Ce que les pierres retiennent

Amené à rompre avec la supposée continuité du temps au risque de succomber à un vertige, non plus celui du temps qui fuit, mais celui du temps qui est resté bloqué là-bas.

Si les images, les photographies, les souvenirs vieillissent, c’est parce que, incapables de retenir ce qui demeure, ils laissent filer le temps qui seul compte. On le voit dans les corps passés, on le voit aux visages, aux mains trop lourdes, aux jambes trop cassantes sous le poids des souvenirs qui se défont. Le gros du temps reste en arrière, par-delà les images qui ne retiennent que des ombres.

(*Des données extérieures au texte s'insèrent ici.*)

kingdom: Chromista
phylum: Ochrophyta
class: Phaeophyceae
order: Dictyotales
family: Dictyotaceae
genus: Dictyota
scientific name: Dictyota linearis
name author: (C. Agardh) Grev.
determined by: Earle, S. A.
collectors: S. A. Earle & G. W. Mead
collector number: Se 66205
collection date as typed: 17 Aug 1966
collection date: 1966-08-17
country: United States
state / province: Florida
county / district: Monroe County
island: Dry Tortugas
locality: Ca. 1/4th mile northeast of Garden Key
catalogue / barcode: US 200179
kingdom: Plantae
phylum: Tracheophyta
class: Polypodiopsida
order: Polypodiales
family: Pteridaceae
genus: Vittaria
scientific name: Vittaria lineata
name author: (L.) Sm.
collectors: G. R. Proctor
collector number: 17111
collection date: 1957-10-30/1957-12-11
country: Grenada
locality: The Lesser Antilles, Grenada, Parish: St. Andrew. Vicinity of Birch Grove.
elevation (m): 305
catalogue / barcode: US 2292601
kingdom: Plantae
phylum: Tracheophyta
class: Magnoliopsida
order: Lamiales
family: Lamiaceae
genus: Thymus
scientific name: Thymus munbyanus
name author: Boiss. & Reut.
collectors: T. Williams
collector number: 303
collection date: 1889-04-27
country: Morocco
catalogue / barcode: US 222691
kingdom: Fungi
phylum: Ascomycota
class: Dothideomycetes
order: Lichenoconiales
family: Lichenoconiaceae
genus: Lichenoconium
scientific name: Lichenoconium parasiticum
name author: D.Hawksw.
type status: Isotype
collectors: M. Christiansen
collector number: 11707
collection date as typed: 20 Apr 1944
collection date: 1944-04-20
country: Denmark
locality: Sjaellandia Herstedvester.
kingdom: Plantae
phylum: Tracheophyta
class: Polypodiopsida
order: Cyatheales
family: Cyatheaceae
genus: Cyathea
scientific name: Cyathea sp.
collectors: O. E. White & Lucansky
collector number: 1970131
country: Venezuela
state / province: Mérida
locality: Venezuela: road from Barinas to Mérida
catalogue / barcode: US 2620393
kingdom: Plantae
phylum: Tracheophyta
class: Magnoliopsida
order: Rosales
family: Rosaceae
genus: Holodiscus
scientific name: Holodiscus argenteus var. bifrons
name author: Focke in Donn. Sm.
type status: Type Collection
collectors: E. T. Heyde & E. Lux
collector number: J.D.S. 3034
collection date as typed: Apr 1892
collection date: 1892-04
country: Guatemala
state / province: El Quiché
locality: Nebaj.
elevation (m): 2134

Rien n’a changé, on voit simplement les choses d’un autre lieu. Mais il aura fallu pour l’atteindre nous extirper de la glaise dont on est fait, faire ce pas de côté, et réaliser quelques voyages de circumnavigation pour retrouver les choses telles qu’elles sont, ce miracle en tiers qui nous est offert lorsqu’on revient bien après. Nous éloigner donc, nous égarer même, souvent, pour considérer enfin les choses en leur lieu, c’est-à-dire de ce lieu que l’on n’a jamais tout à fait quitté, aperçu pourtant comme un phare oublié qui nous fait supporter de manquer ce pourquoi on avait appareillé, sans regret, mais dont il faut bien s’approcher pour être enfin un peu avant de n’être plus.